Margie Nichols (Dorothy Mackaill) models clothes for a fashion house. She lives with her parents and her sister above her father’s bookshop. Her father is rather dotty but he’s a kind old gentleman who worships his daughters. Margie has been dating Harry Gleason (Joe Donahue) but she’s not really that interested. He’s not rich enough or glamorous enough for her. That’s fine by Myrtle (Joan Blondell) because if Margie doesn’t want him she’d be happy to take him off her hands.
It’s pretty clear that underneath her surface sophistication and glamour Margie has a lot less understanding of men than Myrtle has. Myrtle can look at Harry and see that while he’s not an obvious great catch he’s a nice guy and basically decent and a girl could do a lot worse. Myrtle has a firm grip on reality and if a halfway decent man comes along she intends to get a firm grip on him as well.
Margie has meanwhile found what she imagines is the ideal man. Allen Crane (Walter Byron) is rich and handsome and he and his friends have lots of fun. The more level-headed Myrtle hears the alarm bells going straight away. If a man seems too good to be true, run. And this one has cad written all over him.
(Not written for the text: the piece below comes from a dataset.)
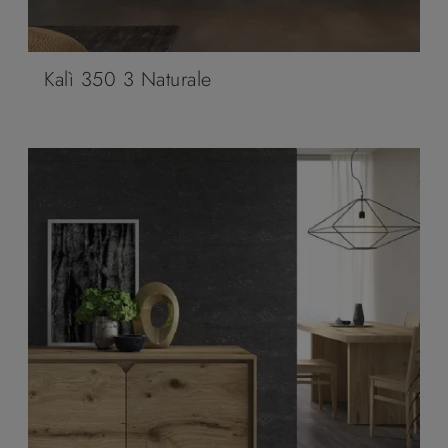
Kalì 350 3 Naturale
Margie however has convinced herself that he loves her and that they will be married. Pretty soon they’re sleeping together.
Of course you can see what’s going to happen next but Margie can’t see it at all. The inevitable disaster ensues.
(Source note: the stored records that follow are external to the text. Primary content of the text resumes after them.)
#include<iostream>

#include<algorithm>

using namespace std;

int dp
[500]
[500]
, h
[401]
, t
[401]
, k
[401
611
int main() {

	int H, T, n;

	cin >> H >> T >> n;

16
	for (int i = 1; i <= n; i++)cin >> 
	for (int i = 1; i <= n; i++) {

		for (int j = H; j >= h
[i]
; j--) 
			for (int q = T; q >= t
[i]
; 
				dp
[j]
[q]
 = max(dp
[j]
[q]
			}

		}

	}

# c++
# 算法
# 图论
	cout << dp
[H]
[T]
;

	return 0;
Margie’s father stands by her but his loyalty to his daughter will have unfortunate consequences. Needing money urgently for Margie’s sake he gets sucked into a get-rich-quick scheme and that turns out the way you’d expect it to as well.
Allen Crane’s friend Edward Adams (Conrad Nagel) is a different kettle of fish. While Allen is not ready for the responsibilities of marriage (and probably never will be) Edward has already taken that step. And he’s been hurt as badly as Margie has. It’s made him bitter towards women but underneath the bitterness he’s quite a nice guy (and more of man than Allen will ever be) and he’s rather taken by Margie. The question is, can she penetrate his cynical bitter exterior to get to the real man underneath? And does she still have a chance for happiness?
The plot was old even in 1931. Allen is a stock-standard melodrama cad and Margie is a stock-standard naïve poor girl just waiting for a cad to come along and ruin her.
Director John Francis Dillon isn’t exactly inspired either, so this movie has quite a few things running against it. What saves it are the performances.
Dorothy Mackaill is one of the great forgotten Hollywood actresses. A big star in the silent era she seemed to be making a successful transition to talkies in the early 30s but the end of the pre-code era also marked the end of her career. She did virtually nothing at all after 1934. That’s a great pity because she was a fine actress and she manages not to make Margie’s naïvete irritating, which is quite a feat. She gets the blend of innocence and surface sophistication just right and she manages to be hardboiled and vulnerable at the same time.
Joan Blondell once again finds herself in a supporting role, which was pretty much the story of her career, always playing the heroine’s best friend (or as in this case the heroine’s sister). As late as 1957 in Desk Set she was still playing the female lead’s best friend! As always she’s delightful and funny and engagingly sassy.
The male characters are less developed but Conrad Nagel is impressive while Walter Byron is an entertaining if predictable cad. H. B. Warner gives the role of Margie’s father the combination of dignity and kindliness that it requires.
Warner’s made-on-demand DVD includes this picture and other Dorothy Mackaill pre-code film, Bright Lights. The prints are unrestored and there are occasional sound problems but picture quality is generally good. Given the obscurity of these movies this is the best they’re ever going to look and this double feature is worth grabbing.
A movie that is worth seeing if only for Dorothy Mackaill and Joan Blondell. Recommended as long as your expectations aren’t too high. And it does have a considerable quantity of pre-code frankness about pre-marital and extra-marital sex.